How can government do better?
How can the government move forward?
- Give up: Build staffing plans that assume constant turnover like the postdoc programs associated with DOE’s big HPC procurements (NESAP, CAAR, and ESP) as people graduate from government to industry.
- Lean hard into the right incentives: Sabbaticals, joint appointments, and other ways to raise the ceiling. Work-life balance is a bad motivator; highly motivated people are going to work way too much regardless of where they work, and many big tech companies still offer work-life balance.
Mobilizing Tech Talent: Hiring Technologists to Power Better Government has a “Seven Strategies to Strengthen the Federal Government’s Technical Workforce” which is quite good at its surface:
- Hire, appoint, and empower leaders with knowledge of modern technology
- Use private-sector best practices to recruit and hire tech talent
- Create the conditions for success
- Upgrade the technical skills and competencies of the existing workforce
- Build the brand and tell more stories
- Remove structural barriers and make operational excellence possible
- Consider ideas for future exploration
All of these are applicable to any team, not just public sector, though the implementation of each may have unique aspects to government. Interestingly, this paper does not discuss pay at all.
My opinion
I am bearish of the government’s ability to add value to the LLM game and wrote about it in my ISC’24 recap blog post.

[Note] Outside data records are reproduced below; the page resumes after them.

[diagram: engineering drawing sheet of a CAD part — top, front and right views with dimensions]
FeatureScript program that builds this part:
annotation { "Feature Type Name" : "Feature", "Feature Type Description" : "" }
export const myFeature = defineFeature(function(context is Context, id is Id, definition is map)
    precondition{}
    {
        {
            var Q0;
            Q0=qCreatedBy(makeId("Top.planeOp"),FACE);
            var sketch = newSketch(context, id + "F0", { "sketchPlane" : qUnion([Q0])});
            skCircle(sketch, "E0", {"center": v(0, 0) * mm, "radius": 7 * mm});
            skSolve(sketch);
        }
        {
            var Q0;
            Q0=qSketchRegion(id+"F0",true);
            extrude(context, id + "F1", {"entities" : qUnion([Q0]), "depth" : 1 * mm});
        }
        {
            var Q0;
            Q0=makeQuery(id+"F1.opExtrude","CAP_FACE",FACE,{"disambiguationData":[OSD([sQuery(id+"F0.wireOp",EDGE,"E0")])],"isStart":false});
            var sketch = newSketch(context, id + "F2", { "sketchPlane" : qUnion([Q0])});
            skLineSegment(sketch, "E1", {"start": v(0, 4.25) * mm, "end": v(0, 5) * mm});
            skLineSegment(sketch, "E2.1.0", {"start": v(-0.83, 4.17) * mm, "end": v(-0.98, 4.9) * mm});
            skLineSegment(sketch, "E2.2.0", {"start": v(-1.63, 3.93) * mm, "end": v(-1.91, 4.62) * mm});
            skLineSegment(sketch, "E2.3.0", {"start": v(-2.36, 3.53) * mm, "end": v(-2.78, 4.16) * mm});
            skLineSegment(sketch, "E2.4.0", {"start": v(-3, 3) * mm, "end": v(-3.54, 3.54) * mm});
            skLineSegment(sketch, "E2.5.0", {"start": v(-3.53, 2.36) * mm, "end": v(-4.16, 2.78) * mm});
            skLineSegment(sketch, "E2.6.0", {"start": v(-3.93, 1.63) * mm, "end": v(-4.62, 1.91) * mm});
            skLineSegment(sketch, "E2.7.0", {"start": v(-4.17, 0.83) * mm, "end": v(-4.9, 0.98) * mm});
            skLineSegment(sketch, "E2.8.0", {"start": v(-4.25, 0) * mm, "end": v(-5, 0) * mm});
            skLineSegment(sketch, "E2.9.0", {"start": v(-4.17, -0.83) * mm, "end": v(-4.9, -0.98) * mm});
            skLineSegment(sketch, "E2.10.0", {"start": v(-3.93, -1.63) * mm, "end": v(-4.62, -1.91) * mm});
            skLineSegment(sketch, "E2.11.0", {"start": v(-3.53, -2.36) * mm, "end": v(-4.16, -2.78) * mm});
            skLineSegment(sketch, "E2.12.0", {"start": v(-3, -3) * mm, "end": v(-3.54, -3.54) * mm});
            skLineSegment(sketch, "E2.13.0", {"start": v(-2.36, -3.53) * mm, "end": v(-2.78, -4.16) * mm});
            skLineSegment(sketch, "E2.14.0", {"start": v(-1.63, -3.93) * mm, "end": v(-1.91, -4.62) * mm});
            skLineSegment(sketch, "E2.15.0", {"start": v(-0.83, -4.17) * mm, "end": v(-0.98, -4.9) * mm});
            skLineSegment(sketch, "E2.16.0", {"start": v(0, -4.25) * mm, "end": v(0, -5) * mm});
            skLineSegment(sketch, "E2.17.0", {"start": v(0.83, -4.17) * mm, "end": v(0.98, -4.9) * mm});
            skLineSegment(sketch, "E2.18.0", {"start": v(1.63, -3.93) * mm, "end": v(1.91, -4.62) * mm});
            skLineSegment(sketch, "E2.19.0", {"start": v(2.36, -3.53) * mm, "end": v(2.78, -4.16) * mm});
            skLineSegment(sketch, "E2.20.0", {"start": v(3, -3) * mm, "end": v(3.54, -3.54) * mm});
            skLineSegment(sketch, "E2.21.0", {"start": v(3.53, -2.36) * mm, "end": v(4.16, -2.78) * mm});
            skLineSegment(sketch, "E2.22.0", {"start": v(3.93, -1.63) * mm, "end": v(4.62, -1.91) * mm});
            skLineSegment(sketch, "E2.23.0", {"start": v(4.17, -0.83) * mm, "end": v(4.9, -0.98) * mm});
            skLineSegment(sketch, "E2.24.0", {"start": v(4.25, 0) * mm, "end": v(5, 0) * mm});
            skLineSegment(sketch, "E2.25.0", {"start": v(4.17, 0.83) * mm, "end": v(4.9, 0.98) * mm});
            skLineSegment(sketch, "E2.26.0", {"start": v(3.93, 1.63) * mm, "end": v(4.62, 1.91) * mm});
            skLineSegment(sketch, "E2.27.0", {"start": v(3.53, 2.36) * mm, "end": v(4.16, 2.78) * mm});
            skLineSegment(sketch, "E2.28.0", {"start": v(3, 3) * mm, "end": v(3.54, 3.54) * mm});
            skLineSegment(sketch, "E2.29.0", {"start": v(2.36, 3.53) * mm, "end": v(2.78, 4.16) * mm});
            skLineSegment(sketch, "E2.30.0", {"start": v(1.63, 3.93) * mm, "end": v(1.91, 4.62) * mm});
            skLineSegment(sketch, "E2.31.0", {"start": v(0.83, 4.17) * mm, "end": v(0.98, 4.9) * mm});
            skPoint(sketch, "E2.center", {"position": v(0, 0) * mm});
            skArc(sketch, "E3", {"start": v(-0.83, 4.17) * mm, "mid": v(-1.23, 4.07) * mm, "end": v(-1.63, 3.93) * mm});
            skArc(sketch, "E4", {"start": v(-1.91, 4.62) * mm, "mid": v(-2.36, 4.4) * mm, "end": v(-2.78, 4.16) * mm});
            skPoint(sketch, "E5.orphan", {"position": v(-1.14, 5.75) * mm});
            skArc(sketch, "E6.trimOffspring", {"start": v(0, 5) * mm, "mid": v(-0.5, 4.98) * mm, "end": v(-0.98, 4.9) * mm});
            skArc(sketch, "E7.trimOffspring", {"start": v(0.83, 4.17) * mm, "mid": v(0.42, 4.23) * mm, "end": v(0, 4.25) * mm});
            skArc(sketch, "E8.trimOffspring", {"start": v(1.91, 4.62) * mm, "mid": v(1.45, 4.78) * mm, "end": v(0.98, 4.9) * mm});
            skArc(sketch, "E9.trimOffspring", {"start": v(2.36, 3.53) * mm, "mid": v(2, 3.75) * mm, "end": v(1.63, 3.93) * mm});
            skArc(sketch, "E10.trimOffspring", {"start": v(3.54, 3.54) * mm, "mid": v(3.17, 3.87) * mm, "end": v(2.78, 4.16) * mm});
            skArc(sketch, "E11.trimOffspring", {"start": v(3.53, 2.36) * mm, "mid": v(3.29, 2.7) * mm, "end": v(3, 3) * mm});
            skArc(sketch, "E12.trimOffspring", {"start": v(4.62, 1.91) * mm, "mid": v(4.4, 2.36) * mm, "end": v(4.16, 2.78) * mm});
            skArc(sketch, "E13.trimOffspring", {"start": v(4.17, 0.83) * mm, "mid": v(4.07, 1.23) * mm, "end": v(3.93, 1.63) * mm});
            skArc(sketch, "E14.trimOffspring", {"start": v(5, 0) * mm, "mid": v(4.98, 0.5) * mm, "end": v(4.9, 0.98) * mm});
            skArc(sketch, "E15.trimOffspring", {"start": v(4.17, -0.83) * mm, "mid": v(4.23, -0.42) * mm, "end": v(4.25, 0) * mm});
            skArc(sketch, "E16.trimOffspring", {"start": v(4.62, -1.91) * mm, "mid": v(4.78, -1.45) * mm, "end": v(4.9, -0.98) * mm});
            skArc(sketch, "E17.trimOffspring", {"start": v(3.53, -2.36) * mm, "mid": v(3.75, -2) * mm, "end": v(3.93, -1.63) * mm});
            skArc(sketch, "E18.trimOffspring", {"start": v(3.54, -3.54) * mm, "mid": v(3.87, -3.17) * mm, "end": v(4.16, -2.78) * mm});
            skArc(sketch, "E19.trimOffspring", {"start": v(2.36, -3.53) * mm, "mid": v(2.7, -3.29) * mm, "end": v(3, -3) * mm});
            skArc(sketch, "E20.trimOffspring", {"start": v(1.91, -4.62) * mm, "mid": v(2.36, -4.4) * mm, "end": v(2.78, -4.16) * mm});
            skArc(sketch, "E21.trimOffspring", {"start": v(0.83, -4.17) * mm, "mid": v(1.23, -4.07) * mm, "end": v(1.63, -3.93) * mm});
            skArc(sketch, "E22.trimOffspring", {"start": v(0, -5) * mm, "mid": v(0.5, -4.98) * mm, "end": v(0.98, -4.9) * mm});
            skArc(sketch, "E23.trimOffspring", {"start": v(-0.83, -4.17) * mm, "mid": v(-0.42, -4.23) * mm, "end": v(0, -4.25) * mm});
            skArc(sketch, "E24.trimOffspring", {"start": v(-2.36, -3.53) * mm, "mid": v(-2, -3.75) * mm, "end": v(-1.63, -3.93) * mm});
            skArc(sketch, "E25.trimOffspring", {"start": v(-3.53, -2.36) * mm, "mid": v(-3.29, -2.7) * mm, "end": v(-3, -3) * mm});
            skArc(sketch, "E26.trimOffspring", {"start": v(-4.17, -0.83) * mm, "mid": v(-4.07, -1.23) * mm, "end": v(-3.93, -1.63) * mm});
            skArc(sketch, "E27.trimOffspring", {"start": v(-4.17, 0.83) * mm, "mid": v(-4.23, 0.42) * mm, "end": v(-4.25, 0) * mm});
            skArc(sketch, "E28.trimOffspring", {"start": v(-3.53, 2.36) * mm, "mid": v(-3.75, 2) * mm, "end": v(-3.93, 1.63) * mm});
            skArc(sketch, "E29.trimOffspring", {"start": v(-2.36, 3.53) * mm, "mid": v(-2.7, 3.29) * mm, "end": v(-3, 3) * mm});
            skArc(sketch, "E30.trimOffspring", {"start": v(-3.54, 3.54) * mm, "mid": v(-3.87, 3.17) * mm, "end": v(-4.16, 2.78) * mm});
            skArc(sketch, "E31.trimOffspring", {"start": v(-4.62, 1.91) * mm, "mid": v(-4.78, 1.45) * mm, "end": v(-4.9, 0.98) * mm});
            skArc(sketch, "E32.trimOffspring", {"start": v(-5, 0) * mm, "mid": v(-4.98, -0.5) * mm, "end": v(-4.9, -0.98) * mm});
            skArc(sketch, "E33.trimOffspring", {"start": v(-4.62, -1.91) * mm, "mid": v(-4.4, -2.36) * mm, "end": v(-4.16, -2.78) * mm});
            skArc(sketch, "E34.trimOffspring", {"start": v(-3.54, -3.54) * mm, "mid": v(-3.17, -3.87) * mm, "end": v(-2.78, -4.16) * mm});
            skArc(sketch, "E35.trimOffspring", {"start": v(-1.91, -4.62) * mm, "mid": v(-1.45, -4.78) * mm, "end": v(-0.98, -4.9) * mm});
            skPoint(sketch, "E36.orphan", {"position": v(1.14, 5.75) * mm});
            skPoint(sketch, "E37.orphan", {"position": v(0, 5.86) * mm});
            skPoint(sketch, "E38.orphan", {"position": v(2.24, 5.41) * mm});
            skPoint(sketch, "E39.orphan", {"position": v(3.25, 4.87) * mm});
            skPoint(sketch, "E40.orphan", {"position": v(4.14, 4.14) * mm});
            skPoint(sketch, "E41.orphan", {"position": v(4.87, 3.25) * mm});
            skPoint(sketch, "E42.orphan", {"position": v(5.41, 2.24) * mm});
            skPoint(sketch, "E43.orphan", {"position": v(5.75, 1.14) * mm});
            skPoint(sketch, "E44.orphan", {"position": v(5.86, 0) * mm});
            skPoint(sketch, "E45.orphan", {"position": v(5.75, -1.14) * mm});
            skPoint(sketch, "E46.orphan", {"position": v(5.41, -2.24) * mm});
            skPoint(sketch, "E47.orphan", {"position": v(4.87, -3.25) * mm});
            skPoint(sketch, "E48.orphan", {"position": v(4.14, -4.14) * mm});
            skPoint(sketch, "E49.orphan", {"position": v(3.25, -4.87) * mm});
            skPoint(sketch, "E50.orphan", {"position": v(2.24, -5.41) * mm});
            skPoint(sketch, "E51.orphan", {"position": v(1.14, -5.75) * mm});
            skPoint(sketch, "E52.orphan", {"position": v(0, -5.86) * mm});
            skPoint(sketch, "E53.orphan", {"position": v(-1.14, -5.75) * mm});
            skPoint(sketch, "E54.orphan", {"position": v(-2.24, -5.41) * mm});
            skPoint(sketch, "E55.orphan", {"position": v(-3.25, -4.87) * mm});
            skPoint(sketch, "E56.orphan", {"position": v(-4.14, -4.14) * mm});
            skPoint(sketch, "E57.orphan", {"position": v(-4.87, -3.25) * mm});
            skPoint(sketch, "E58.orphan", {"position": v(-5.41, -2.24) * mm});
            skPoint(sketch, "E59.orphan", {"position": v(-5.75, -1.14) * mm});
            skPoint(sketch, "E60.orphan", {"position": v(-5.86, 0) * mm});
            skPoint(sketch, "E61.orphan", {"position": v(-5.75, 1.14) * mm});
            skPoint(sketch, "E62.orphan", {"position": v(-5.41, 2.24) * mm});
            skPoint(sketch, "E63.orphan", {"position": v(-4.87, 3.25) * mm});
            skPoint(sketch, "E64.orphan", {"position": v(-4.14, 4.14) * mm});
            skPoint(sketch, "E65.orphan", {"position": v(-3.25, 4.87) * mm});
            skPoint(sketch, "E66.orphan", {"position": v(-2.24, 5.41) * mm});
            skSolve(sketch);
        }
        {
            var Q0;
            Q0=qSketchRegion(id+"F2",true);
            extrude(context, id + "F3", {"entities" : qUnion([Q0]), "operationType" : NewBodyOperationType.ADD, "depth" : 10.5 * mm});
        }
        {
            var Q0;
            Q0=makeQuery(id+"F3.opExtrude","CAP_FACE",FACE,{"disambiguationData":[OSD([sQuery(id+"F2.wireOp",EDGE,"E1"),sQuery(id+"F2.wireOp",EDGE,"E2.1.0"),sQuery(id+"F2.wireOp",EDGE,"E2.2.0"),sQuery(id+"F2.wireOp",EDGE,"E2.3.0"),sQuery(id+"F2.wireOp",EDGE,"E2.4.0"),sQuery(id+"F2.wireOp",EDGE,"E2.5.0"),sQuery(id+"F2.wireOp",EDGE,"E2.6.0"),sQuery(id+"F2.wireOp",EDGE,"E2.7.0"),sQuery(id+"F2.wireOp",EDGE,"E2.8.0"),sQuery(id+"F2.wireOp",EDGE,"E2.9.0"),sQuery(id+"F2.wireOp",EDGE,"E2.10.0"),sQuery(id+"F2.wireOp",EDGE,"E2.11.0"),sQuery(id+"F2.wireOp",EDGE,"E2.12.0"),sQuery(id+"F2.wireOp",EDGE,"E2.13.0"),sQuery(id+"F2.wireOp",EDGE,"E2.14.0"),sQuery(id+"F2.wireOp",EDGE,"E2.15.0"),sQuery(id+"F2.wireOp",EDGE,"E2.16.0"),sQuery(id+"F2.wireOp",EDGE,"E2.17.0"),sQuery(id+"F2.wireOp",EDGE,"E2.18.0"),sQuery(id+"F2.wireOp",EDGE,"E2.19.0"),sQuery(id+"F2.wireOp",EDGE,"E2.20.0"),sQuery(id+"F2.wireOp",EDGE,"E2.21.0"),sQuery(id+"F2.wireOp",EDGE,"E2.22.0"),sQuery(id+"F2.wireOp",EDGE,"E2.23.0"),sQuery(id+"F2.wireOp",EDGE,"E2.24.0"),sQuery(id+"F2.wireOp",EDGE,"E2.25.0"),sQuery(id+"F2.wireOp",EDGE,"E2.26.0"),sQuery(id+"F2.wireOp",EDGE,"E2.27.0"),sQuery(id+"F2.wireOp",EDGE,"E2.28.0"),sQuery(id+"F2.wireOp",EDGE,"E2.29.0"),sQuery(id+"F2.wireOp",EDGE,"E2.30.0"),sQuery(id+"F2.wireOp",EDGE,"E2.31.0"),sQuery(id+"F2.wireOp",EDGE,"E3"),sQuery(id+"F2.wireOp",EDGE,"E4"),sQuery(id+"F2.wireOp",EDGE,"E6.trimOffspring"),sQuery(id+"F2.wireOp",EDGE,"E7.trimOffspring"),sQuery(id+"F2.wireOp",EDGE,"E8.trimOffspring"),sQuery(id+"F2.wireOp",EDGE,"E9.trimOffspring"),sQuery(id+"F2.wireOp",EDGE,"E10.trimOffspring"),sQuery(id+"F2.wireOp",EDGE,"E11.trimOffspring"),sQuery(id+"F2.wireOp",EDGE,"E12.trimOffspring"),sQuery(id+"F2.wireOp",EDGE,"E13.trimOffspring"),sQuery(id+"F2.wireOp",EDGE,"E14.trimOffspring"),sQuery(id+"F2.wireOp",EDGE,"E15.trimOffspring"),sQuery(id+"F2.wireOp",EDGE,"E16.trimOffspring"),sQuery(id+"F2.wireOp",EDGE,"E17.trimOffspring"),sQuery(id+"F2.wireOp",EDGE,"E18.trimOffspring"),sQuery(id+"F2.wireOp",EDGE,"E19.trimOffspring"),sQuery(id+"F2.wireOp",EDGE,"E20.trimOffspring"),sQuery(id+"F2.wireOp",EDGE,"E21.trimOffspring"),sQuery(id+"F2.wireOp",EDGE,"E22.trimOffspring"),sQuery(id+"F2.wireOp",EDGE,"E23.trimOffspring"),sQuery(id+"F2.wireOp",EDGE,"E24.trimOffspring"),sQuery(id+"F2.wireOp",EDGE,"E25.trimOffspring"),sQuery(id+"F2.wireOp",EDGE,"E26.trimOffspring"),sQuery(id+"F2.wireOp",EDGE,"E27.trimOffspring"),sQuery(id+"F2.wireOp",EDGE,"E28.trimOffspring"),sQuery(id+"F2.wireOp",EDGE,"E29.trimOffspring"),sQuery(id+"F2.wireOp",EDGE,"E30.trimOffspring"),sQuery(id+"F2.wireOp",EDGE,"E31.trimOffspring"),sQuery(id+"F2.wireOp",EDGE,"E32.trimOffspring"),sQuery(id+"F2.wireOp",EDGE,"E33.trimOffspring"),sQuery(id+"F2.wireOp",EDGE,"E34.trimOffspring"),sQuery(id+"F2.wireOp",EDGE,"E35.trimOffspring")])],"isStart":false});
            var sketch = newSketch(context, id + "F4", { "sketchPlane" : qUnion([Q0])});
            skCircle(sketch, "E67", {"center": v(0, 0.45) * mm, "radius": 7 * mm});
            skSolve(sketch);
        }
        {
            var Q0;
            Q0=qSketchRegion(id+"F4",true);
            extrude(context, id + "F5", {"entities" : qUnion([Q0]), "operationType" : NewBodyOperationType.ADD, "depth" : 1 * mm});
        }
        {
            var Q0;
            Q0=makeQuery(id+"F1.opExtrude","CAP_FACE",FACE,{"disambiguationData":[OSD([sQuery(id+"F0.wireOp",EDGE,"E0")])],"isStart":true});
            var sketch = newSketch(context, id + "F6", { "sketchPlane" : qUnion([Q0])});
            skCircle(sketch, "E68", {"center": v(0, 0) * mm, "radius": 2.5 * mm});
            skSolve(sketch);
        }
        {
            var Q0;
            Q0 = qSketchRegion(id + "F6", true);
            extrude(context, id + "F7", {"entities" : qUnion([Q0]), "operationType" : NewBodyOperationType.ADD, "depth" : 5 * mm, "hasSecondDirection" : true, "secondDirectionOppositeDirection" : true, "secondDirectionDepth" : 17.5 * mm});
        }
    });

I read a lot of these calls to action and strategic initiatives, and I’ve responded to many on my blog:
- I am developing my personal response to the Notice of Request for Information (RFI) on Frontiers in AI for Science, Security, and Technology …
- ISC’24 recap (glennklockwood.com) has my most direct, point-by-point refutation of many of the key arguments being made
- Life and leaving NERSC (glennklockwood.com) has an older, pre-joining-Microsoft perspective on where I saw the future of the Labs going
- Thoughts on the NSF Future Directions Interim Report (glennklockwood.com) speaks to the bad trajectory of NSF’s HPC efforts as of 2015.